[What the task requires] Continue the commentary on machine learning in medical research from the point where it stops.

[Text excerpt]
=== Section Start ===

Main text

Methods from the fields of artificial intelligence (AI) and machine learning (ML) are entering the medical literature at an unprecedented rate. A PubMed search using the keyword “Machine Learning” has shown an accelerating year-on-year increase in publications. Leveraged with “big data”, these approaches are often lauded as transformative in healthcare with the promise that they can and will solve all of our problems [1]. While these developments are indeed exciting, we caution the need to place realistic constraints on our expectations.

There is an established history of computational learning by fitting models to data. Previously the purview of statisticians, these models help us to understand complex problems by identifying patterns in data that are otherwise unnoticeable to humans. These models are typically associative in design, in that correlations do not necessarily imply causation. Given the well-described limitations of statistical models, there is a healthy scepticism of these approaches. Despite an awareness of these limitations, humans seem hard-wired to see a causal paradigm in mathematical models [2].

=== Section End ===

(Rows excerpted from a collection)
=== Section Start ===

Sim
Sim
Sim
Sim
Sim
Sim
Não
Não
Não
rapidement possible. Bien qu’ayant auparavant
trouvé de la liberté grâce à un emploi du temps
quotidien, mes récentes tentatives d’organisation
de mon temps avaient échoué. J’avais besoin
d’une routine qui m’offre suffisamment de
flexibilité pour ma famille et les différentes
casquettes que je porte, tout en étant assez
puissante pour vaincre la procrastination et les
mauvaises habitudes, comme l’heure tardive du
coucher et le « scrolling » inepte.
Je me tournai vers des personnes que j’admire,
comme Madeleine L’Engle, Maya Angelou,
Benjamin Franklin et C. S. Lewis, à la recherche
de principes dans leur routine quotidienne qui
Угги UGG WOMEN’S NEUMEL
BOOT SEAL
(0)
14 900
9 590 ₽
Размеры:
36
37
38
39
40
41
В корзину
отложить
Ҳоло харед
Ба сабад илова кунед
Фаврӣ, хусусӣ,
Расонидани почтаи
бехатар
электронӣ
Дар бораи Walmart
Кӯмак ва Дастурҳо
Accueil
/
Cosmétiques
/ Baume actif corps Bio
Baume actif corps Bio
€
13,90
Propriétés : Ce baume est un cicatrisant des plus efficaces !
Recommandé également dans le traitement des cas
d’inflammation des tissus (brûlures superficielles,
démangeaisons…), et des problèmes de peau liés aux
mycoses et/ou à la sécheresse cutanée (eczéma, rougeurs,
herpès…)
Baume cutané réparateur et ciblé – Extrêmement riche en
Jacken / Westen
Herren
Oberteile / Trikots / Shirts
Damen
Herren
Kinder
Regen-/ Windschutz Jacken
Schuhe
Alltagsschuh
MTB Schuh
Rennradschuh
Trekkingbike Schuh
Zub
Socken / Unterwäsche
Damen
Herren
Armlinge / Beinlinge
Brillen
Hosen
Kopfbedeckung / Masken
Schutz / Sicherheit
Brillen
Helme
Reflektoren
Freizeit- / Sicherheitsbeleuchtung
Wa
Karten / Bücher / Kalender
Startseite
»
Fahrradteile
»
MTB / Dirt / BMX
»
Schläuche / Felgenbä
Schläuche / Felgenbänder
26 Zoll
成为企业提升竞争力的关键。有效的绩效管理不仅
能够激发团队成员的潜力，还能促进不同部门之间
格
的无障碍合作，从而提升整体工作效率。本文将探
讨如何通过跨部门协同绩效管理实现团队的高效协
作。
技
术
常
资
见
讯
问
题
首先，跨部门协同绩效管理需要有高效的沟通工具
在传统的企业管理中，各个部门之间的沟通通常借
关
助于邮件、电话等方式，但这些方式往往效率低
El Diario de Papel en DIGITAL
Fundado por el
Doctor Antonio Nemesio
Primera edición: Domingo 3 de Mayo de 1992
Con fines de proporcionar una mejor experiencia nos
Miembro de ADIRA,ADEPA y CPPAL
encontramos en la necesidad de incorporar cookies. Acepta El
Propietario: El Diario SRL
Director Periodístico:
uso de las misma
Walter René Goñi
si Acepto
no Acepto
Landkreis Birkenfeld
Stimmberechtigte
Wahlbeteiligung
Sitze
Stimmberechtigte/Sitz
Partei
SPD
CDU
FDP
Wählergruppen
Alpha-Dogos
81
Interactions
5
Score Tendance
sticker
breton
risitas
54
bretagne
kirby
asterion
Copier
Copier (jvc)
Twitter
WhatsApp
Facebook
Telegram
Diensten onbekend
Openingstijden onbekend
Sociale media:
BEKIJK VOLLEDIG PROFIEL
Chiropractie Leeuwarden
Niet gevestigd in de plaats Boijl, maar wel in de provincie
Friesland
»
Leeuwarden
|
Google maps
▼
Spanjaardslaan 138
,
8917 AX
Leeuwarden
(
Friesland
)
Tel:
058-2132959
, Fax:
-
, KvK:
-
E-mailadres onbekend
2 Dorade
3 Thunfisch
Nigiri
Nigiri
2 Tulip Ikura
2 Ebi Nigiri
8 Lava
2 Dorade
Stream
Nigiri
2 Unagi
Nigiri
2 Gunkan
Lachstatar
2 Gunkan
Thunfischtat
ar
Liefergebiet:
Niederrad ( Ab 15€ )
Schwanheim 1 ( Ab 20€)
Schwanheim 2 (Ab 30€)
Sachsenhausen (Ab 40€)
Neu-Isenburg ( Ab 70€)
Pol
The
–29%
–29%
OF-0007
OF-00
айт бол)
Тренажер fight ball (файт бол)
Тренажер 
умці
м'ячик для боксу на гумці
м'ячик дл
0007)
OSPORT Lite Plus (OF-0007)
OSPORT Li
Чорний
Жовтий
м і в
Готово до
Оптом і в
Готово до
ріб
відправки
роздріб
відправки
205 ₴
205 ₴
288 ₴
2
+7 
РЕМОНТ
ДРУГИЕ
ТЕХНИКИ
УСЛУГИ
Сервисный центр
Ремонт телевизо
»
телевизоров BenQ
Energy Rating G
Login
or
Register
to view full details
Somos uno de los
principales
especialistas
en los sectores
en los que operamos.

=== Section End ===

[Task answer]
AI and ML models are a set of methods for learning patterns from data. Albeit optimised for different scenarios, statistical and ML approaches both share the same goal. AI models emphasise predictive accuracy, typically in large datasets, without a particular focus on inference for any one individual predictor. Statistical models stress a direct analytical approach, which characterises with uncertainty, estimators for individual predictors [3]. Statistical models tend to provide parameters that have a more directly interpretable human meaning. This ease of interpretability can make statistical models less able to describe complex phenomena. They are often either intractable at scale, or become powered to detect clinically meaningless signals. With these shortcomings in mind, AI models have enabled a new branch of learning from massive datasets.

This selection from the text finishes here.